-- Text for analysis --
/---
On both the Russell and Ellis extraditions, Sinn Fein, rightly, had quite a lot to say. Now, wrongly, the party has very little to say. It has made as much noise about the extradition proceedings against Martin McAuley as Fianna Fail made when Ellis and Russell were facing a similar fate. Even when the volume is pumped up, there remains only the sound of silence. 

Here's the thing: Sinn Fein actually supports the process which sees the British police prosecuting republicans like Martin McAuley and John Downey in no-jury British courts where if found guilty they will be cast into the British penal system. The career cartel that is the party leadership is terrified of standing over the volunteers some of its prominent figures effectively procured and counselled the operations for which they now face extradition and prosecution. Having promised all things to all sorts, the party has been left deciding who to shaft - the victims of British state violence or the IRA volunteers who took up arms against the violent British state. The party won the battle with its conscience, calculating that it needed former volunteers less than it did the victims if it is to get its feet even further under Farmer Jones' table.

When the erstwhile IRA volunteer Pearse McAuley died earlier this year, the Sinn Fein TD Eoin O'Broin claimed there that party had no time for him. It now seems it has no time for Martin McAuley either. 

Follow on Twitter @AnthonyMcIntyre.

2 comments:

  1. Whisper by whisper calls the Commons.

    ReplyDelete
    Replies
    1. (Note to Editor: Please disregard earlier version of this now revised comment, if it had been received. It disappeared off my screen, and don't know if it had been prematurely sent in.
      Thank you)

      After Robert Russell was helicoptered to the border, he was shoved across. It was as if a sack of potatoes were kicked off the back of a truck.

      If I had imagined what an extradition looked like, I might have thought of a scene at a public airport, in a well-lit passenger lounge. There might be men in suits, seemingly involved in some business transaction.

      Not here though--this secretive operation, cloaked in night's darkness, resembled not a business affair, but more a deal between two sinister forces. Someone had been betrayed, and was now being delivered into the hands of the enemy.

      The ugliness of this lingers in my head still. An anger is directed more at the Free State government that arranged it. Hard to believe that it's thirty six years and a day or two since the shameful event occurred.

      There was a war going on then. Robert had passionate supporters on both sides of the border, and further afield too. Sometime afterwards, two of his sisters traveled abroad to meet with his supporters in NYC.

      When Dessie Ellis went on hunger strike, the gang of the usual suspects in NYC decamped from their semi-permanent protest position at 845 Third Avenue, the then address of the British Consulate.

      They set up shop in front of the Irish Consulate, some distance north (?) and some distance west. The venue was so unique, and the protests of much shorter duration, that that address is no longer remembered with any certainty. But there was enthusiastic support for Dessie there too, though the chants needed to be changed up.

      The war is long over, some thirty years years now. Who is still here, who is out now, and who will come out sooner, rather than later, to support this staunch patriot Martin McAuley?

      And what is one to make of the agreement that was much celebrated in 1994? Why were people like Martin abandoned? Would it be fair to call this an oversight of unbelievable magnitude ?

      Where is Sinn Fein now? Should that question even be asked of an organization that advocated for introducing Diplock Court-like proceedings on the South of Ireland?

      May help be obtained for Martin in his time of need.
\---
(Collected data entries)
/---
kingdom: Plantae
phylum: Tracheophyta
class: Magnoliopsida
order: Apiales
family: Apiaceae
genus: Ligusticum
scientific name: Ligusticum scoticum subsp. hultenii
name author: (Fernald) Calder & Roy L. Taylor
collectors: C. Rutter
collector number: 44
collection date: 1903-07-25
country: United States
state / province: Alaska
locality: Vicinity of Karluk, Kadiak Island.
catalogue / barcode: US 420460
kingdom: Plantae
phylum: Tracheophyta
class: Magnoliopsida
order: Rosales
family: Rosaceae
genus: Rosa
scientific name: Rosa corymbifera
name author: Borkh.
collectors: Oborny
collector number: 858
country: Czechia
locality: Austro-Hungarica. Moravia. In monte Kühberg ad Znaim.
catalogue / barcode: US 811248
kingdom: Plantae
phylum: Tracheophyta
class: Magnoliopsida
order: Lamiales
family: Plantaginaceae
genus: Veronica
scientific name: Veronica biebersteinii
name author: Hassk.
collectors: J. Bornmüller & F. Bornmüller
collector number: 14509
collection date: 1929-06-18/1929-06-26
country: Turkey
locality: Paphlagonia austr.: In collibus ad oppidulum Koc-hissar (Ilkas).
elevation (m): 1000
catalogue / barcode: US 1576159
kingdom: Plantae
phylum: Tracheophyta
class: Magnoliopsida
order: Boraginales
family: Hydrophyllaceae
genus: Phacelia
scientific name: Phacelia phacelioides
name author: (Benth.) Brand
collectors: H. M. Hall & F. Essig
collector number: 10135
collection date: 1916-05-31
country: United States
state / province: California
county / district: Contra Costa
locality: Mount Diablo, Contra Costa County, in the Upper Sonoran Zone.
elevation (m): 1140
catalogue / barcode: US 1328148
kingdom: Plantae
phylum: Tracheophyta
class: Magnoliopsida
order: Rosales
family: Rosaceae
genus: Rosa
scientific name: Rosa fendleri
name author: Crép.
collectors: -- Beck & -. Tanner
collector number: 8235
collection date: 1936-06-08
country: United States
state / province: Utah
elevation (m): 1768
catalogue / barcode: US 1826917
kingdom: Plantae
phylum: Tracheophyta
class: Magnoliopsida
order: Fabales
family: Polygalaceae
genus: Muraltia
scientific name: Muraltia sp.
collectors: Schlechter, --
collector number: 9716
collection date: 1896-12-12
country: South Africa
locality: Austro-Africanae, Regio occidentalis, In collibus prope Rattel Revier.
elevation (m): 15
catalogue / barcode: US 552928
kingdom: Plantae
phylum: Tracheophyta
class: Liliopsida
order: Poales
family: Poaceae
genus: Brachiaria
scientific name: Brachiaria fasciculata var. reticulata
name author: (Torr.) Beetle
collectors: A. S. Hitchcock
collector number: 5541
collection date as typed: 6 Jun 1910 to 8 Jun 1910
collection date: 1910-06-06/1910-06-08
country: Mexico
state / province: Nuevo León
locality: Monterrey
\---
-- Questions on the material --
• a. In the piece on Martin McAuley's extradition, what did Sinn Fein TD Eoin O'Broin claim when Pearse McAuley died?
• b. Using the piece on Martin McAuley's extradition, explain why Sinn Fein chose the victims of British state violence over the former IRA volunteers.

-- Solutions for each task --
• a. He claimed that the party had no time for Pearse McAuley.

• b. Having promised all things to all sorts, the party had to decide whom to shaft. It calculated that it needed former volunteers less than it needed the victims if it was to get its feet even further under Farmer Jones' table.